Sıkı parasal duruşun enflasyon beklentileri, fiyatlama davranışları ve finansal piyasa gelişmeleri bağlamında dışsal ve geçici oynaklıklara karşı önemli bir tampon işlevi göreceği belirtilen özette, şunlar kaydedildi:

"Bu doğrultuda Kurul, 2021 yıl sonu tahmin hedefini dikkate alarak, enflasyonda kalıcı düşüşe ve fiyat istikrarına işaret eden güçlü göstergeler oluşana kadar sıkı para politikası duruşunun kararlılıkla uzun bir müddet sürdürülmesine karar vermiştir. Enflasyonda kalıcı düşüşe ve fiyat istikrarına işaret eden güçlü göstergeler kapsamında enflasyonun ana eğilimi ve fiyatlama davranışlarına ilişkin göstergeler, yayılım endeksleri, talep ve maliyet unsurları ve enflasyon beklentilerinin tahmin ufku içerisinde hedeflerle uyumu yakından izlenecektir. Gerekmesi durumunda ilave parasal sıkılaşma yapılacaktır.

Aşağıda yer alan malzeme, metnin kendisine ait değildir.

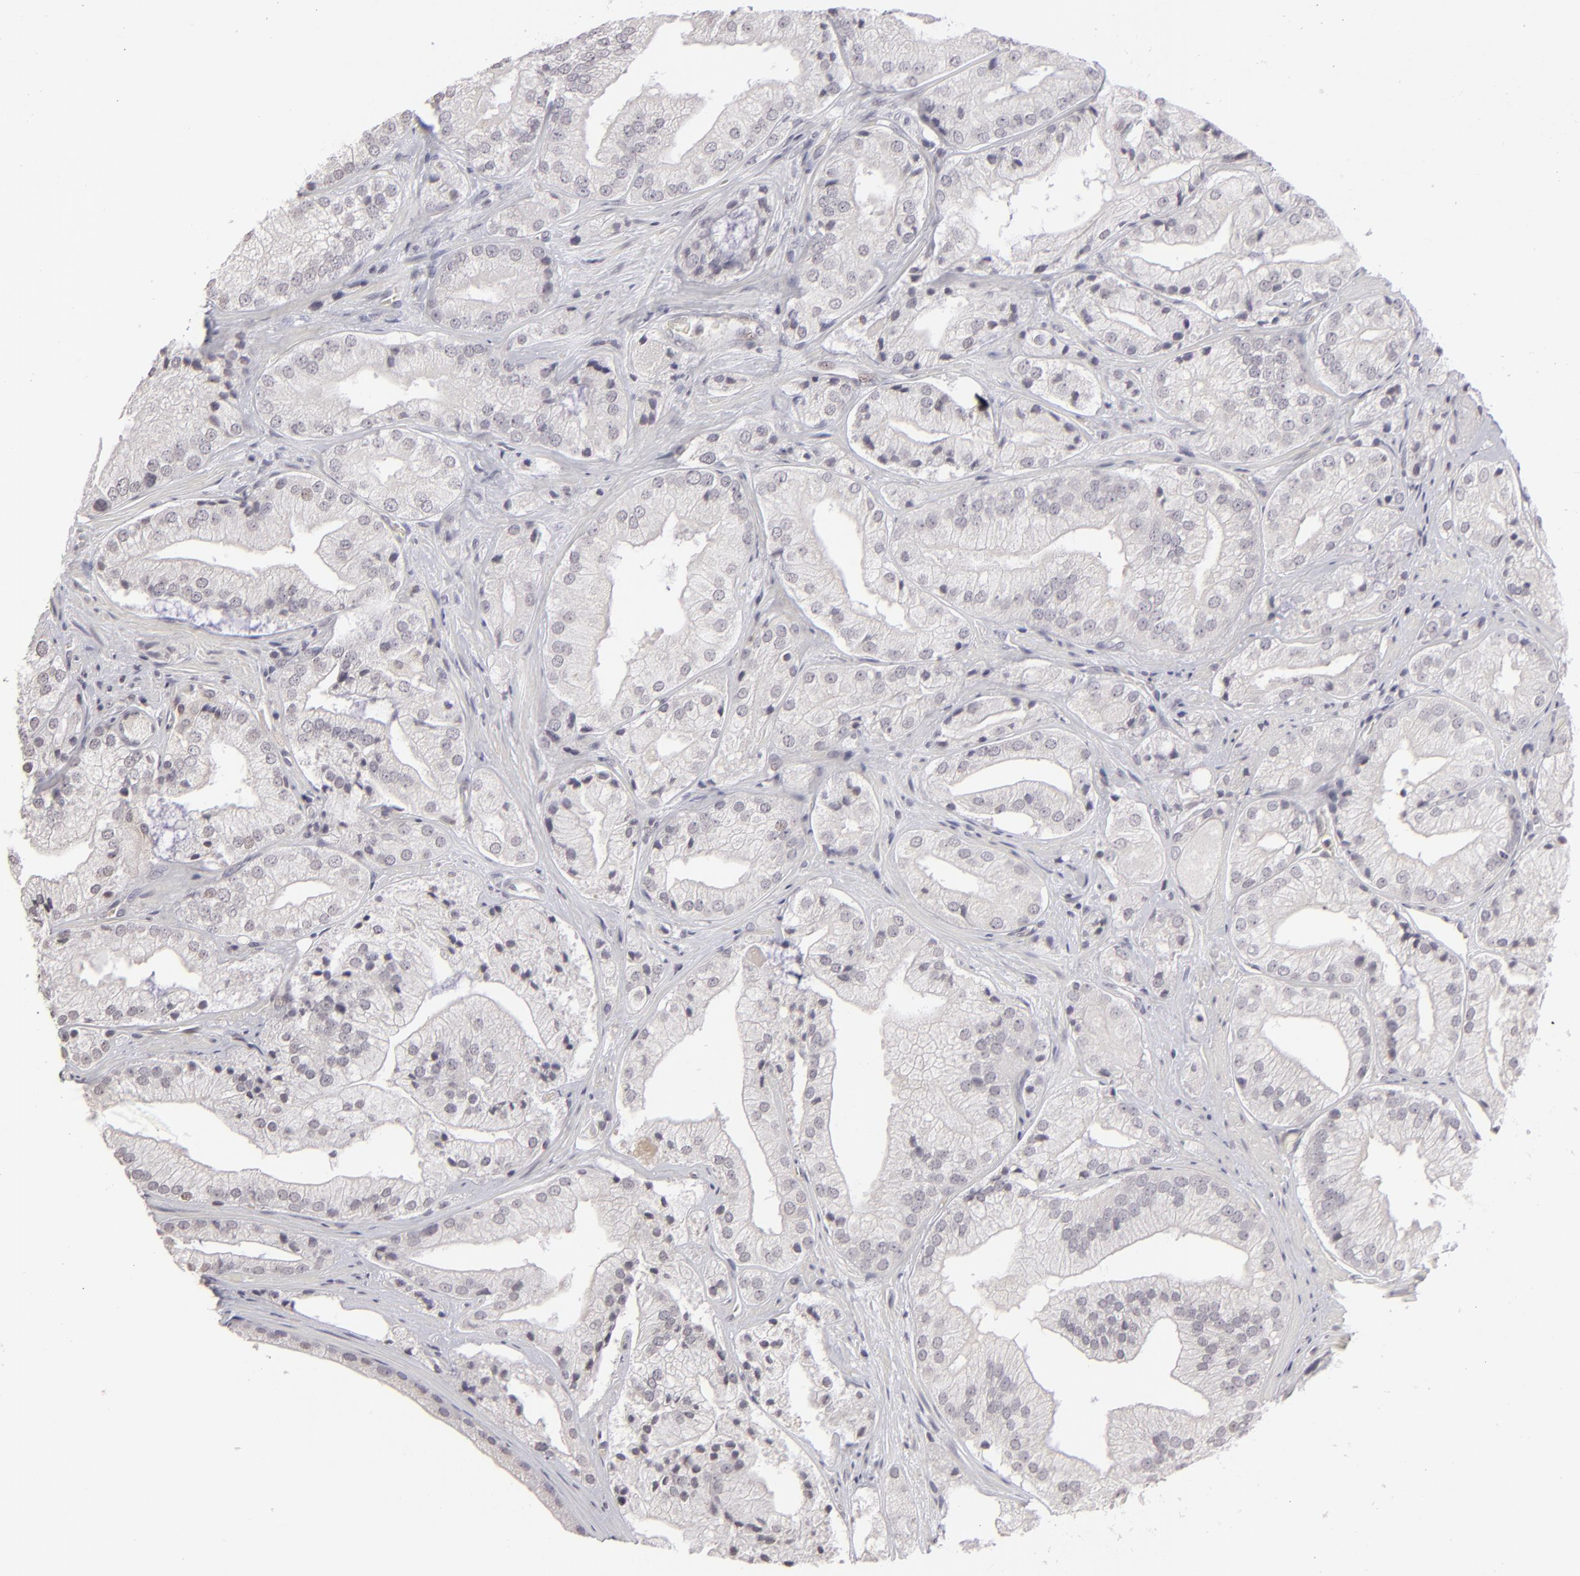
{"staining": {"intensity": "negative", "quantity": "none", "location": "none"}, "tissue": "prostate cancer", "cell_type": "Tumor cells", "image_type": "cancer", "snomed": [{"axis": "morphology", "description": "Adenocarcinoma, Low grade"}, {"axis": "topography", "description": "Prostate"}], "caption": "Photomicrograph shows no significant protein positivity in tumor cells of prostate cancer (low-grade adenocarcinoma). (Brightfield microscopy of DAB immunohistochemistry (IHC) at high magnification).", "gene": "CLDN2", "patient": {"sex": "male", "age": 60}}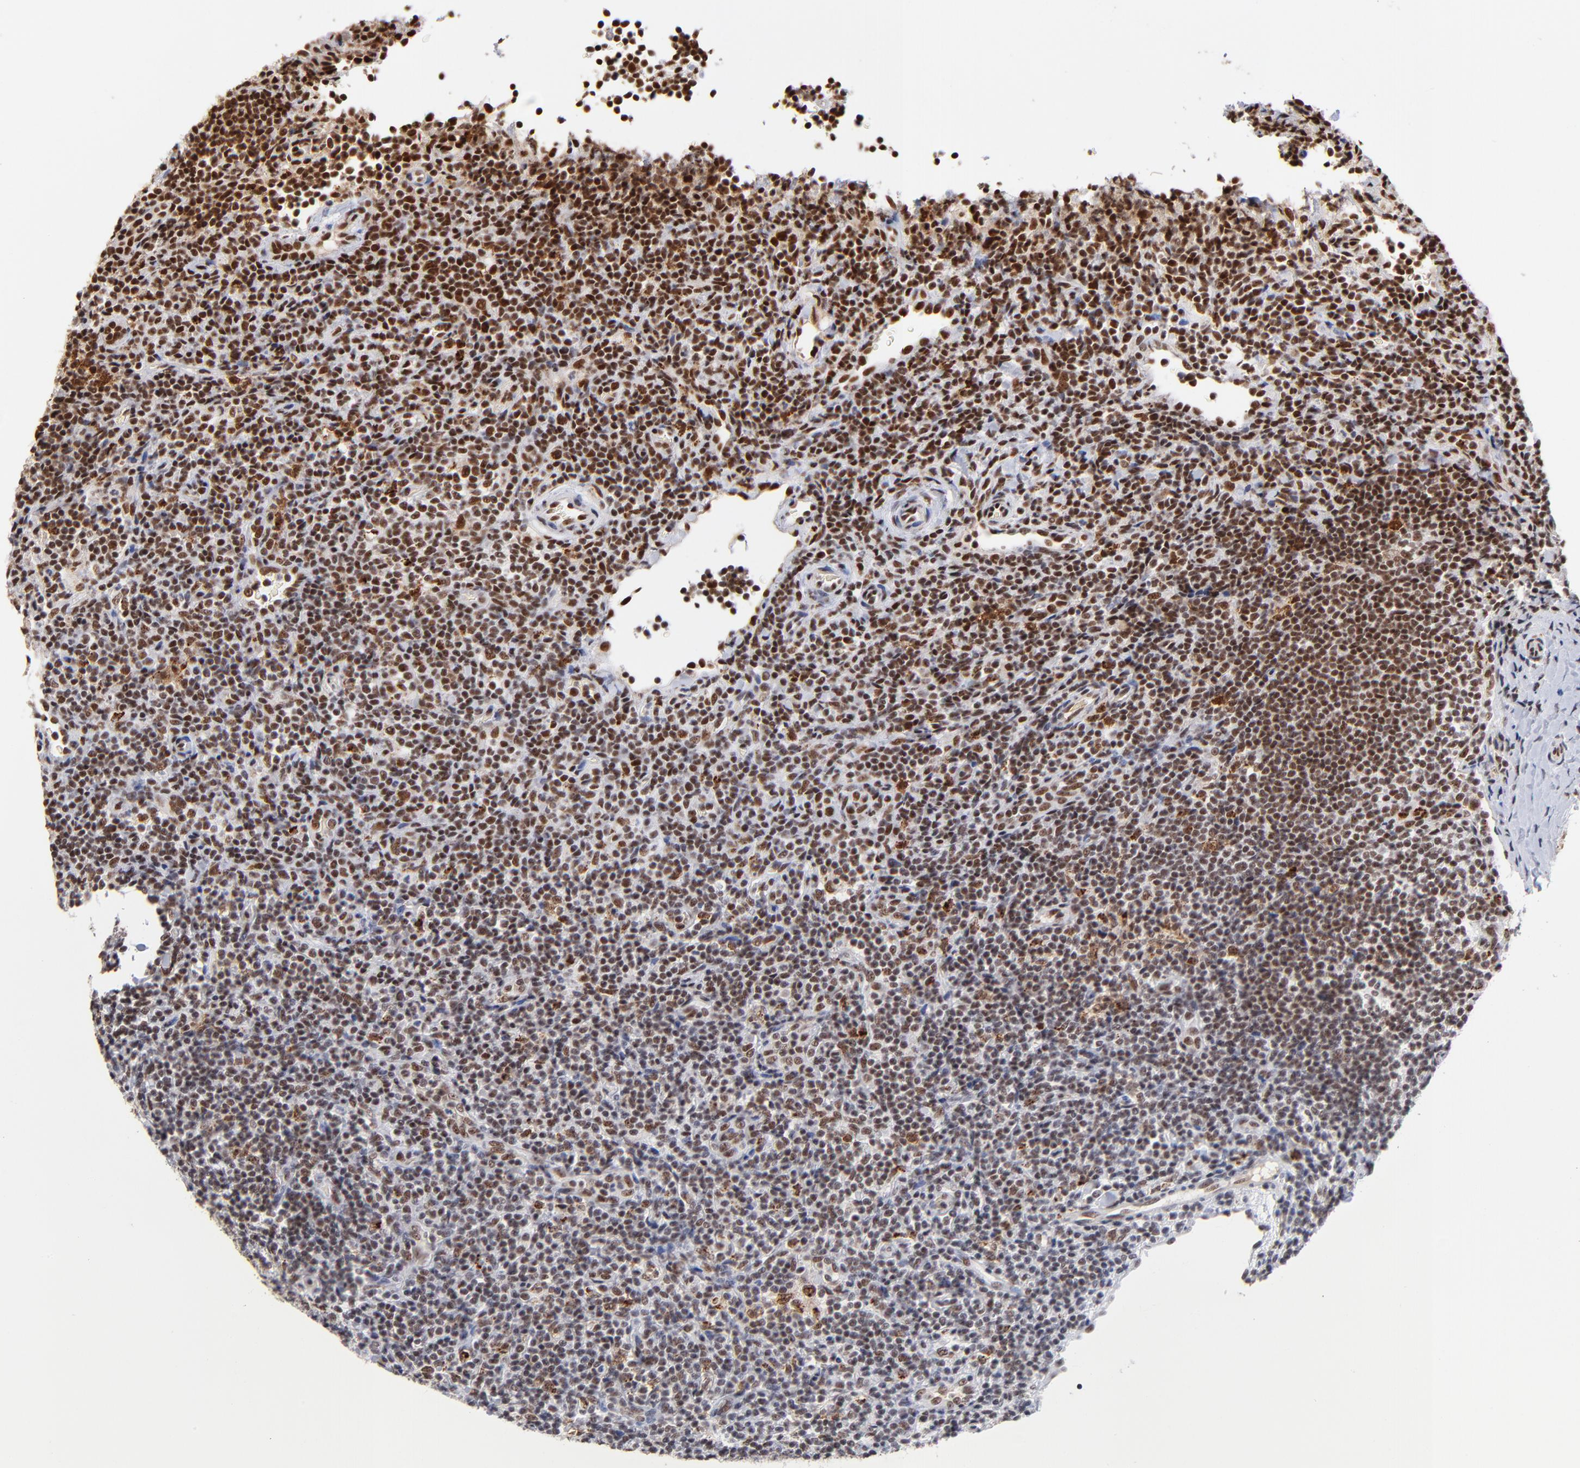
{"staining": {"intensity": "strong", "quantity": ">75%", "location": "nuclear"}, "tissue": "lymphoma", "cell_type": "Tumor cells", "image_type": "cancer", "snomed": [{"axis": "morphology", "description": "Malignant lymphoma, non-Hodgkin's type, Low grade"}, {"axis": "topography", "description": "Lymph node"}], "caption": "Approximately >75% of tumor cells in human malignant lymphoma, non-Hodgkin's type (low-grade) exhibit strong nuclear protein staining as visualized by brown immunohistochemical staining.", "gene": "ZNF146", "patient": {"sex": "female", "age": 76}}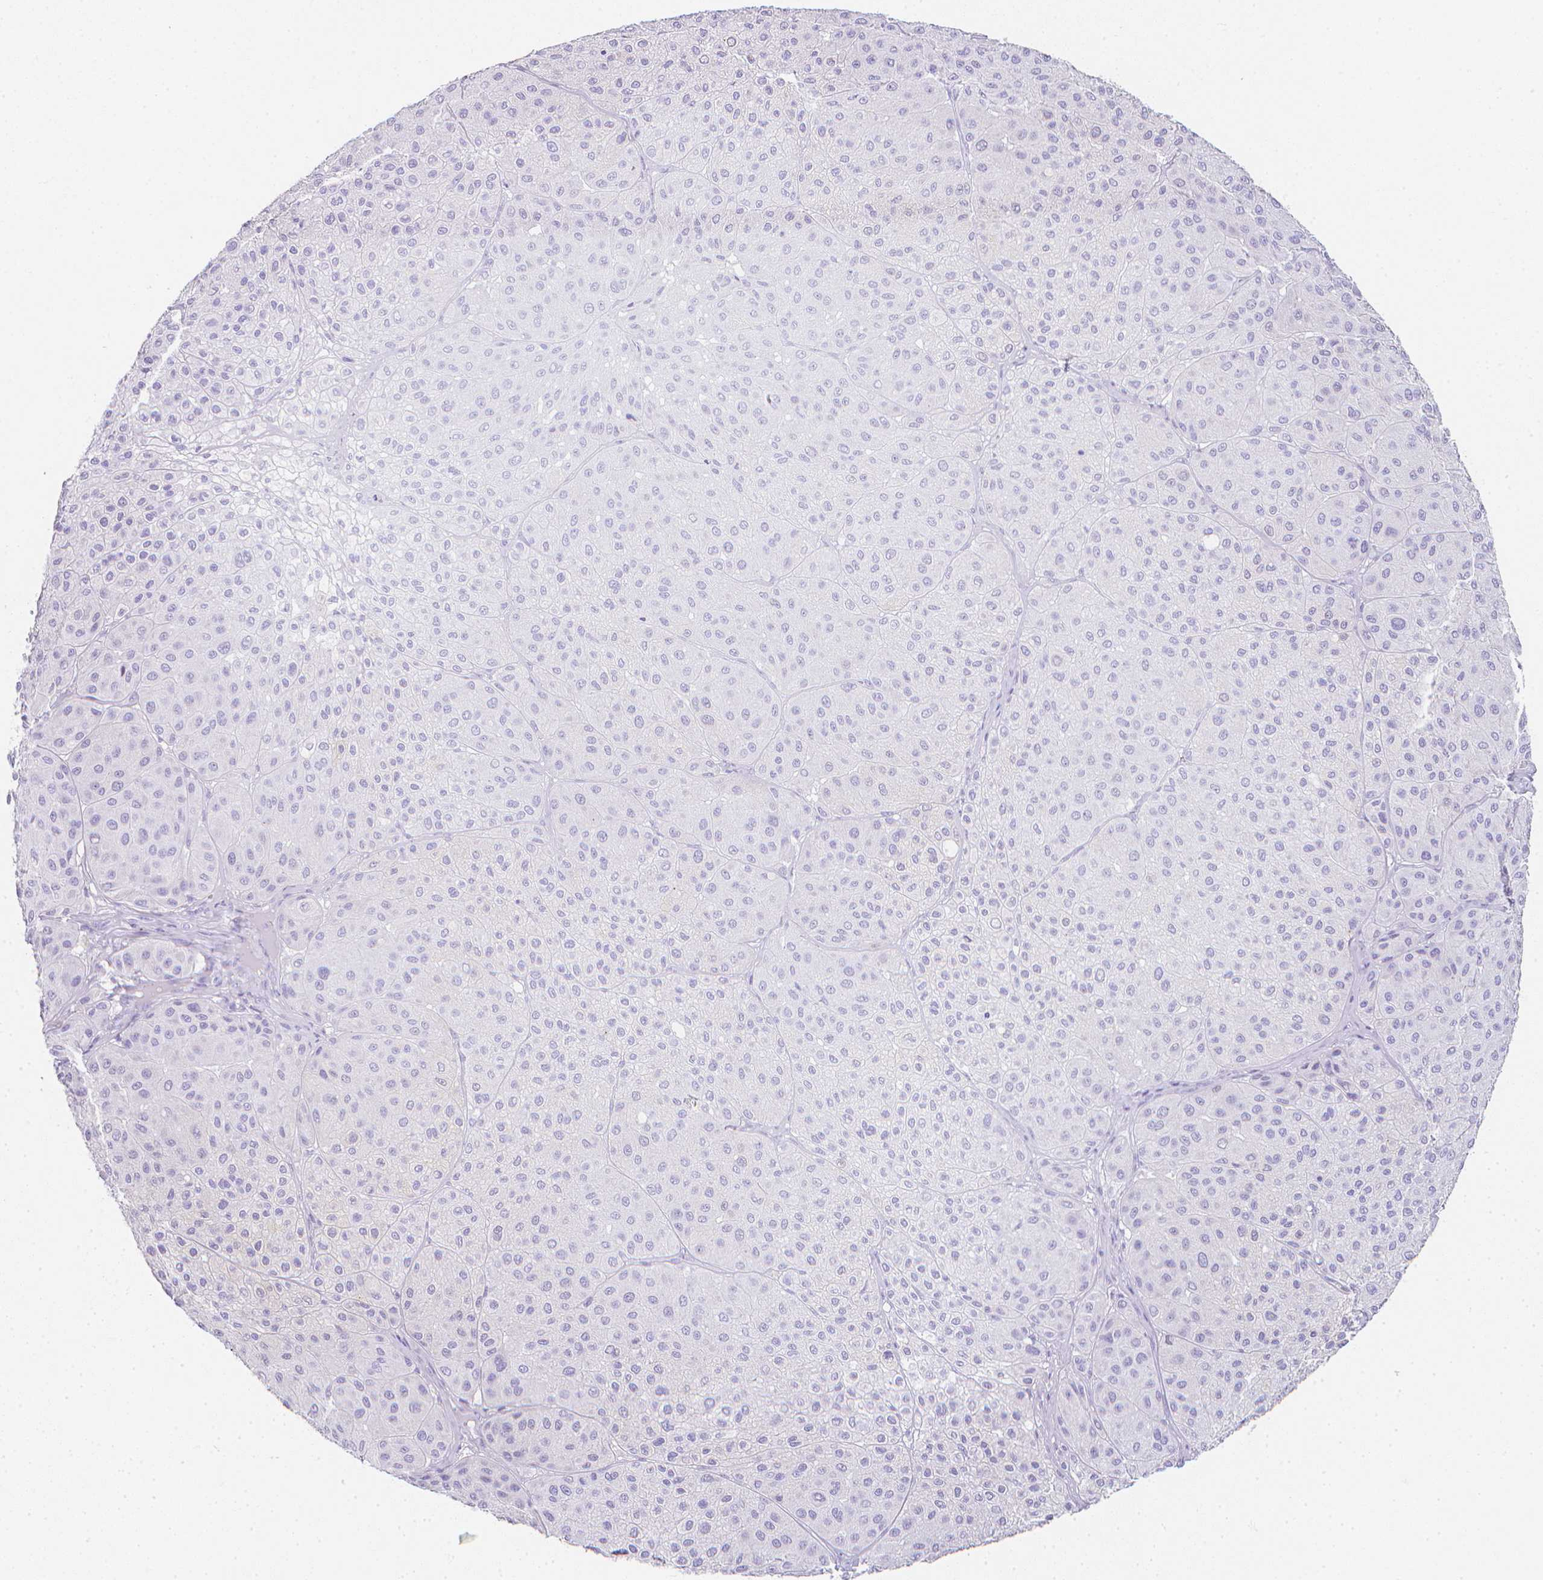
{"staining": {"intensity": "negative", "quantity": "none", "location": "none"}, "tissue": "melanoma", "cell_type": "Tumor cells", "image_type": "cancer", "snomed": [{"axis": "morphology", "description": "Malignant melanoma, Metastatic site"}, {"axis": "topography", "description": "Smooth muscle"}], "caption": "Immunohistochemistry image of neoplastic tissue: human malignant melanoma (metastatic site) stained with DAB (3,3'-diaminobenzidine) shows no significant protein expression in tumor cells.", "gene": "LGALS4", "patient": {"sex": "male", "age": 41}}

İlave sıkılaştırma, mevcut verilerin yanı sıra, elde edilecek her türlü yeni verinin enflasyon beklentileri ve fiyatlama davranışlarında orta vadeli hedef patikasından sapma riskine işaret etmesi durumunda önden yapılacaktır. Sıkı para politikası duruşunun, fiyat istikrarını kalıcı olarak tesis etmesinin yanında, ülke risk primlerinin düşmesi, ters para ikamesinin başlaması, döviz rezervlerinin artış eğilimine girmesi ve finansman maliyetlerinin kalıcı olarak gerilemesi yoluyla makroekonomik ve finansal istikrarı olumlu etkileyeceği değerlendirilmiştir. Kurul, fiyat istikrarının sağlanması için, güçlü bir politika koordinasyonuyla tüm paydaşları içeren bütüncül bir makro politika bileşimine ihtiyaç bulunduğu değerlendirmesini yinelemiştir. TCMB karar alma süreçlerinde orta vadeli bir perspektifle, enflasyonu etkileyen tüm unsurları ve bu unsurların etkileşimini temel alan bir analiz çerçevesi benimsemektedir. Açıklanacak her türlü yeni verinin ve haberin Kurul’un geleceğe yönelik politika duruşunu değiştirmesine neden olabileceği önemle vurgulanmalıdır."

(BİTTİ)

ALATURKA AİLESİ ÜYELERİ NE DİYOR?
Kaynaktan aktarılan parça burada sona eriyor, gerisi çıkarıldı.